The court also called into question the validity of the ’350 patent in light of prior art to Migaly. Otsuka did not contest that Migaly taught the same elements as the ’350 patent, but argued that Migaly could not claim priority to its provisional application, due to differences between the provisional application and the final patent. The court disagreed and found that, although it contained substantial extraneous material, the provisional application was “squarely” directed to a pharmaceutical combination of antipsychotics and antidepressants, including those described in Claim 1 of the ’350 patent. Otsuka also argued that a person of ordinary skill in the art would not arrive at the combination of aripiprazole and either citalopram or escitalopram because those ingredients appeared among many other antipsychotics and antidepressants, which could “result in many 1000s of different, indeterminate” combinations of drugs. Otsuka’s argument was undercut by its own expert, however, who stated that he “immediately envisioned a combination of aripiprazole with either citalopram or escitalopram” after reviewing Migaly.

Next, Otsuka did not show it would suffer immediate and irreparable harm in the absence of an injunction. Otsuka did not present evidence showing that the damages it claimed, loss of market share, sales, and price erosion, were unquantifiable. Indeed, Otsuka’s damages expert was able to estimate these damages in terms of percentage losses. Otsuka was also unable to show a “causal nexus” between the harm alleged and the infringement. Abilify only contains aripiprazole as its active ingredient, like defendants’ generic drugs. But the ’350 patent claims a combination of aripiprazole and either citalopram or escitalopram. Thus, Otsuka’s alleged harm is not the result of patent infringement, but rather is the result of lawful competition. Finally, Otsuka’s delay in moving for injunctive relief suggested a lack of urgency. For these reasons, Otsuka failed to prove the immediate and irreparable harm necessary for injunctive relief.

Moreover, the potential harm to defendants cautioned against injunctive relief.
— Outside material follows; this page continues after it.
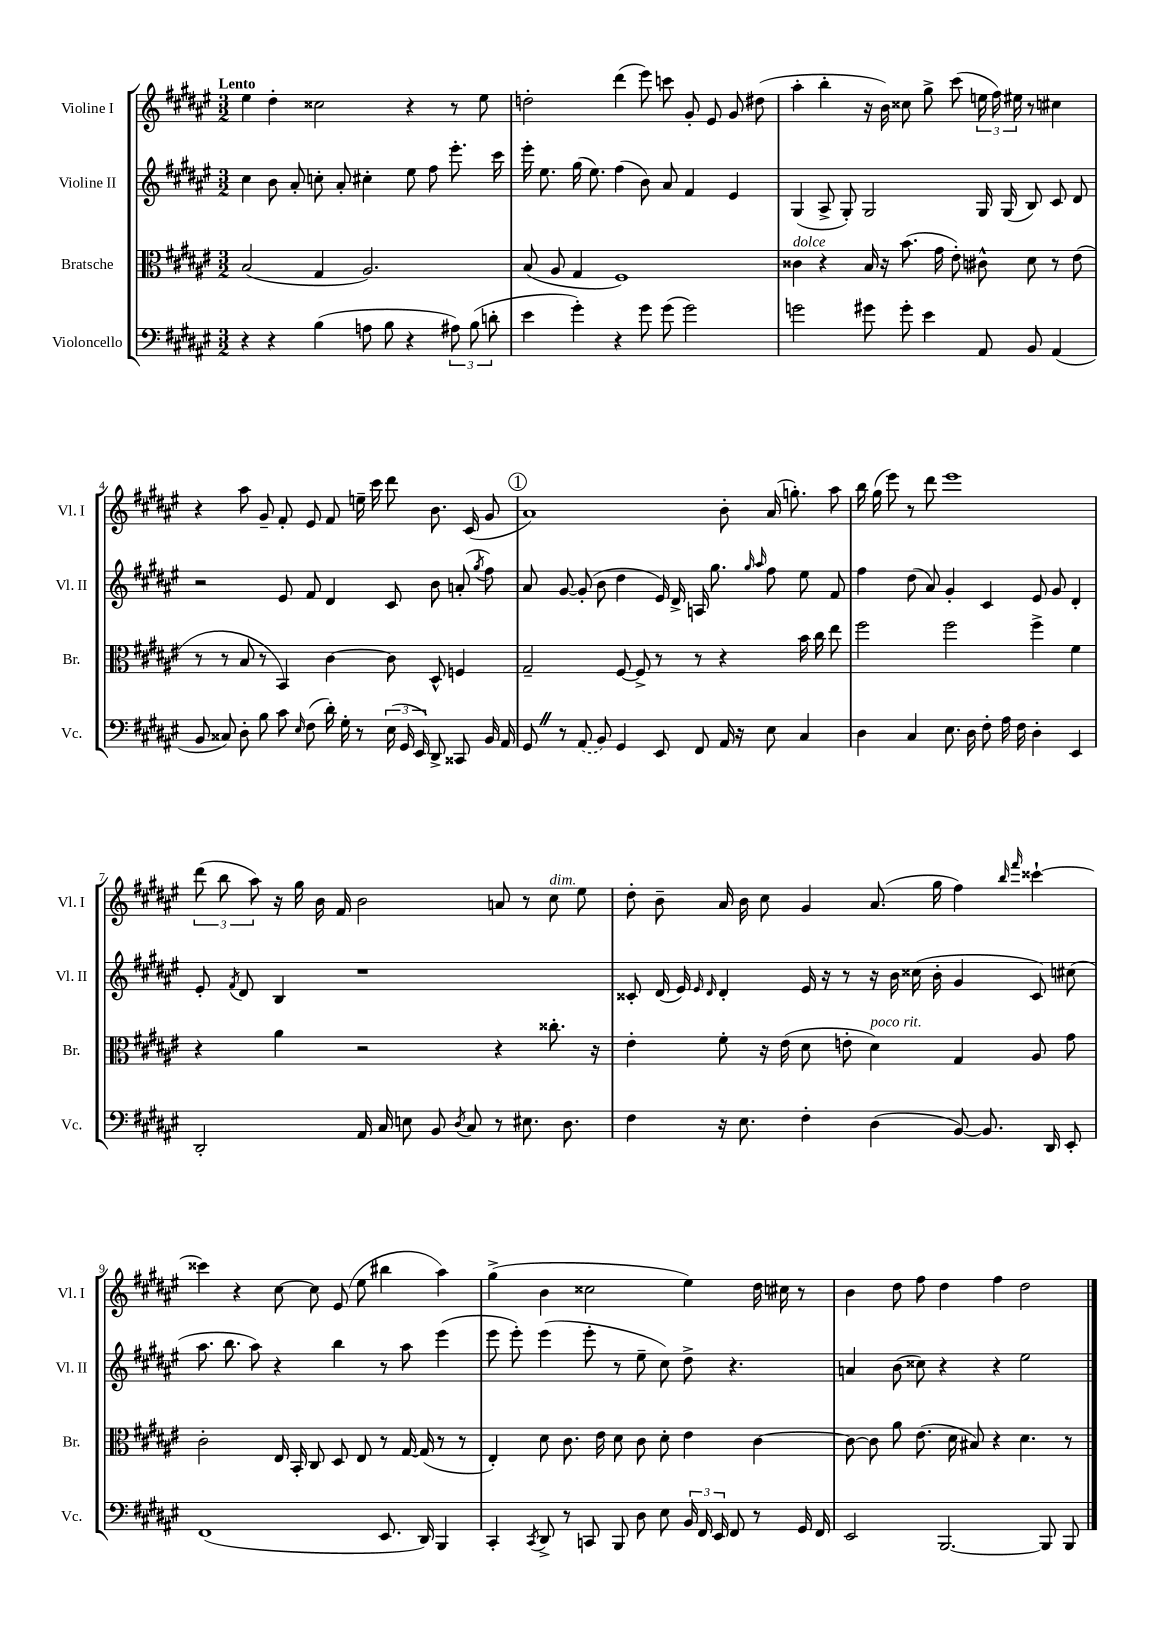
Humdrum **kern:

Defendants had taken affirmative steps towards entering the market, including investing in materials, manufacturing facilities, and supply pipelines. An injunction would “seriously erode” these efforts. Further, the delay of an injunction would cause the defendants to lose the advantage of early entry into the market. In light of this potential harm, the balance of hardships favored the defendants.

Finally, the court determined that the public interest was best served by denying injunctive relief. The public’s interest in rewarding innovation had already been adequately served. Otsuka benefited from its market exclusivity for many years, generating over $100 billion in revenue over the previous eight years. Now, the public has a strong interest in lower prices and increased competition in the marketplace.